When indexing data from other data sources into Squirro, the data is transformed into the Squirro Item Format. In this process, keywords are used to add structured and semi-structured information to the items.

This section talks about the considerations when thinking of the keywords to use on Squirro items.

Note

None of the guidelines on this page are binding. They are simply best practices that the Squirro team uses when creating projects. Outside of performance considerations, the Squirro product doesn’t enforce any specific way of working with labels.

Considerations#

Performance#

Performance considerations come into play when working with labels. Every label that’s maintained adds a bit of overhead, especially memory consumption. When returning the label selection list in the search screen, Squirro and the underlying Elasticsearch server, need to look at every result and count the occurrences of each label value.

To improve performance, the following changes can be made:

  • Remove the “analyzed” option from labels that don’t need it. Without analyzed a label is only there for filtering, no searching and no typeahead is possible.

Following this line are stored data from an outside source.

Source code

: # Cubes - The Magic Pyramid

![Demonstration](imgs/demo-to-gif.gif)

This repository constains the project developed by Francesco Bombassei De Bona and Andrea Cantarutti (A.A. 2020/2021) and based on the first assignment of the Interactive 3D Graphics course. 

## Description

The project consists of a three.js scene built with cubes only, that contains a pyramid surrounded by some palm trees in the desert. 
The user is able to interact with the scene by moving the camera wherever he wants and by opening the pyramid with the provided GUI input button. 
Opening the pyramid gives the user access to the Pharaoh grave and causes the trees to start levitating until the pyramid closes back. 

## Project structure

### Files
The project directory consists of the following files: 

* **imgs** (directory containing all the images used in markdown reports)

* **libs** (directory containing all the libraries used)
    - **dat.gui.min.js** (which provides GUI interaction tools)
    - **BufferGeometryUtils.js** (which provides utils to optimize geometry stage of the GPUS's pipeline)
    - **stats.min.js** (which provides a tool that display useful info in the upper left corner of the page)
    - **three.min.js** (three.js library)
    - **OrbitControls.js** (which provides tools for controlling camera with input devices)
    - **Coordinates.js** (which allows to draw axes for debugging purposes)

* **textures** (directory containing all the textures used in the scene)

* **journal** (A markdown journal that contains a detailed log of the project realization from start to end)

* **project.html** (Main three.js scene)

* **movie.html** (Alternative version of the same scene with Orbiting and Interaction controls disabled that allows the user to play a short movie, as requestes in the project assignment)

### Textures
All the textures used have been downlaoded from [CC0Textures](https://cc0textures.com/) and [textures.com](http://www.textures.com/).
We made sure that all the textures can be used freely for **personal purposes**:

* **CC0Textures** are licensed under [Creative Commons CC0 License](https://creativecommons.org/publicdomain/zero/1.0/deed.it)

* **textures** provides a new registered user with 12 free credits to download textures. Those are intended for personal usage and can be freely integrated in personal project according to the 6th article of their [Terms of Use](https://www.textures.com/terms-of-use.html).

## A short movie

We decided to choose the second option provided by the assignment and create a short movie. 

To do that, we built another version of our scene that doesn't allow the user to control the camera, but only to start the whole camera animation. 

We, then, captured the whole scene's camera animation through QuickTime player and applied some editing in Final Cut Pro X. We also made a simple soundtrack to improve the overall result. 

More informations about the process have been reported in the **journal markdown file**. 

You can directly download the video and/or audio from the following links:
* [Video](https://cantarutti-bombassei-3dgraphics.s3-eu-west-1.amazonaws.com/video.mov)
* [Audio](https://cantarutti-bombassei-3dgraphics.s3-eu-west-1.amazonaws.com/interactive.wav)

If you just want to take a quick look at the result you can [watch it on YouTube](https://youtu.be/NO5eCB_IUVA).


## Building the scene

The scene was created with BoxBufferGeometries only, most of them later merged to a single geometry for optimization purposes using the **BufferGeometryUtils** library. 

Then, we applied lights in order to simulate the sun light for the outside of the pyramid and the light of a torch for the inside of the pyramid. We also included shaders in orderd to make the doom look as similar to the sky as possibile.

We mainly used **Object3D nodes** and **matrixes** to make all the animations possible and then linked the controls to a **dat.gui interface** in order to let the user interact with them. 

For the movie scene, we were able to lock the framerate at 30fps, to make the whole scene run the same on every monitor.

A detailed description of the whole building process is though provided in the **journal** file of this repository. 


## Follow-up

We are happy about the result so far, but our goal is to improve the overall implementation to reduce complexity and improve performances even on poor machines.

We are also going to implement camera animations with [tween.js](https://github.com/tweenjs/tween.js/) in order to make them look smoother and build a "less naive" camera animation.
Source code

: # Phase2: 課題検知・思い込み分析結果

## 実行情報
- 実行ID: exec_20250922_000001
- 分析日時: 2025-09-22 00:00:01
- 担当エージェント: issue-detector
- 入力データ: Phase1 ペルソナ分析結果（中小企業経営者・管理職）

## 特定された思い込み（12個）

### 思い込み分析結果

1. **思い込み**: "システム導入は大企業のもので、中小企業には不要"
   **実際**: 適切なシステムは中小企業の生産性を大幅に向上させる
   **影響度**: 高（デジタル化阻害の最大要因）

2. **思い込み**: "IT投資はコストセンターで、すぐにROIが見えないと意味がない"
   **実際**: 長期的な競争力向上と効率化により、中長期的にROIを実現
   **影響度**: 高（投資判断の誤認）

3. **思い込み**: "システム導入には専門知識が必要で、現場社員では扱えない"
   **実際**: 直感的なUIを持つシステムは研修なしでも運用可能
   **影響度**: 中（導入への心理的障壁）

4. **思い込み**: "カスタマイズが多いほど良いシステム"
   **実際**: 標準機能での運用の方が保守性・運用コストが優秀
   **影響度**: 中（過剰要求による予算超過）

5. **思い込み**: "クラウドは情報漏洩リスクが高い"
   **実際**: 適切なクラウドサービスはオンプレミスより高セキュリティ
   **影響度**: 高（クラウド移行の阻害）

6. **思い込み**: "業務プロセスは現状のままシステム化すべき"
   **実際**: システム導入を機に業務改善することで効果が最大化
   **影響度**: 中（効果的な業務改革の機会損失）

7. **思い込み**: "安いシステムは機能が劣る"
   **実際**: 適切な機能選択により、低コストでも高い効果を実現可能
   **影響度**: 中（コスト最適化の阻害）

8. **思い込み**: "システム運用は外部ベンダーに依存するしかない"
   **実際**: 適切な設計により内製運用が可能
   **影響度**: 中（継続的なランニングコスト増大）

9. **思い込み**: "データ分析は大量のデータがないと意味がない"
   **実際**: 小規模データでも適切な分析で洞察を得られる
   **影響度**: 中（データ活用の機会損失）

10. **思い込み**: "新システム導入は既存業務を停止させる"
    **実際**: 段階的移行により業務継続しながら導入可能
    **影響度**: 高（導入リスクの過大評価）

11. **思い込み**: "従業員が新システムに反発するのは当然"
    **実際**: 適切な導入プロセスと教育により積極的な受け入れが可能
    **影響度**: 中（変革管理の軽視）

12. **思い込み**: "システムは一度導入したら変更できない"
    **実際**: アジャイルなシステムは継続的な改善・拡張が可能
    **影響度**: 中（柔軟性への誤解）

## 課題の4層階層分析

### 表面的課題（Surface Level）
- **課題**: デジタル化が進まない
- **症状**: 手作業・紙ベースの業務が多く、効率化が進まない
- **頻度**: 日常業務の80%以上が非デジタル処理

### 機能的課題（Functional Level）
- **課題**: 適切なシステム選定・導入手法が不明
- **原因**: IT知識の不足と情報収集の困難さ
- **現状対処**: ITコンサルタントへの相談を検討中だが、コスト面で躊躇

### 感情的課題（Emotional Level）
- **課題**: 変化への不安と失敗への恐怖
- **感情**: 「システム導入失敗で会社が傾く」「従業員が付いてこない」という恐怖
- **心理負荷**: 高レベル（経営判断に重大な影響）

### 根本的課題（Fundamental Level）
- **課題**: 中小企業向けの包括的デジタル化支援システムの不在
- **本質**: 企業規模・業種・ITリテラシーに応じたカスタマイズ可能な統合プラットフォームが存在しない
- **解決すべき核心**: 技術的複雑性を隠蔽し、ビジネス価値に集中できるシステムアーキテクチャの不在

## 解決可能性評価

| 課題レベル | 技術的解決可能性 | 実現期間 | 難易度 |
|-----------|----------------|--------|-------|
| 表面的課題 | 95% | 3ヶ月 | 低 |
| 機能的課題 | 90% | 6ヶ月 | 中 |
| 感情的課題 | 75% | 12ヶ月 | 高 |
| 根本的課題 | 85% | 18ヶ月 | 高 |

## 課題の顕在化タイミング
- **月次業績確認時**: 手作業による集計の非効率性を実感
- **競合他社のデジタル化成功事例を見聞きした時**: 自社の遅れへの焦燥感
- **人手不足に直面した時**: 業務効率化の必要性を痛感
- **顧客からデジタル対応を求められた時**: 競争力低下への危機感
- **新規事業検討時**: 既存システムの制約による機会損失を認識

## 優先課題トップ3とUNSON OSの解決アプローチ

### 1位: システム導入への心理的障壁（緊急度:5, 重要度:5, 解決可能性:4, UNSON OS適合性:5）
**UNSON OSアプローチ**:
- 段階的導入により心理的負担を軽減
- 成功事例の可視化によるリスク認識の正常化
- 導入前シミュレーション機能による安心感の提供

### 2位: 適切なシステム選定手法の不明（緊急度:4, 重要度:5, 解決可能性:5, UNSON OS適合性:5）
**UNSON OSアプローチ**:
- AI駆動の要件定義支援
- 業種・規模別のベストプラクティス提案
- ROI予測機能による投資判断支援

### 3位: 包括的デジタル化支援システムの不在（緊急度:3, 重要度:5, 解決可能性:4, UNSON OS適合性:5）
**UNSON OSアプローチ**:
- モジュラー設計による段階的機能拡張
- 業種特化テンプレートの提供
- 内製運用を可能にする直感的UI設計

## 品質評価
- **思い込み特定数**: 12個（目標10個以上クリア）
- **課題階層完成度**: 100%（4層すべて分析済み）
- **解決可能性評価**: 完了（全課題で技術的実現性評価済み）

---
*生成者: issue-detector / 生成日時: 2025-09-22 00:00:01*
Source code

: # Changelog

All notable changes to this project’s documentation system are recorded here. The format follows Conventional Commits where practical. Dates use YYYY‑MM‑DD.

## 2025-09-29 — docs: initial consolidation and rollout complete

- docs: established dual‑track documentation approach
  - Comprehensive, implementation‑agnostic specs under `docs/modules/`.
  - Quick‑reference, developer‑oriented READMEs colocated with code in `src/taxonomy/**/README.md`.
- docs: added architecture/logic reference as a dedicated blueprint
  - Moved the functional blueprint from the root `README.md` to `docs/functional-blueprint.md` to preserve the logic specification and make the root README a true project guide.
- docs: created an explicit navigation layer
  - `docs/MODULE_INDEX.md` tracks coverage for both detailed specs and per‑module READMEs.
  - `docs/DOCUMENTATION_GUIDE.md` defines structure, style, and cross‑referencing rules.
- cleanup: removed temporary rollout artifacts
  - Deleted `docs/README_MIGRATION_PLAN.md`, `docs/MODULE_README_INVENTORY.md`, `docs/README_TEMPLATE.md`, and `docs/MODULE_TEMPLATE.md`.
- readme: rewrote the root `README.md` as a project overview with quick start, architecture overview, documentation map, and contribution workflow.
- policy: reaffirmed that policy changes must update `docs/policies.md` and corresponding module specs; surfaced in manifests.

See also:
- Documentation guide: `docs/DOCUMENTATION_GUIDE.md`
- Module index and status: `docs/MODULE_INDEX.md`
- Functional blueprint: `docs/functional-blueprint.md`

  • Only add labels to Squirro that are really needed.

  • Hide any label that doesn’t need to be used in filtering. Dashboards which have been configured with a label that’s now hidden will continue to work.

  • For labels where type-ahead is not needed, that option should be unchecked.

  • Only make labels searchable that really need to be.

Completeness#

It’s tempting to initially import any and every field from the source data and add them as a label. While this is often a sensible approach in a PoC or exploratory phase, for production this should be avoided.

Only labels should be imported that are actually used in dashboards, filtering and search. If a label needs to be added at a later stage that is not a problem and can always be done.

Usability#

Generally, it’s best to use label names internally that don’t have spaces and are lower case. The display name is then used to give them a user-friendly name.

Tip: Squirro recommends grouping labels into user-friendly groups and making use of the provided formatting options, such as date format.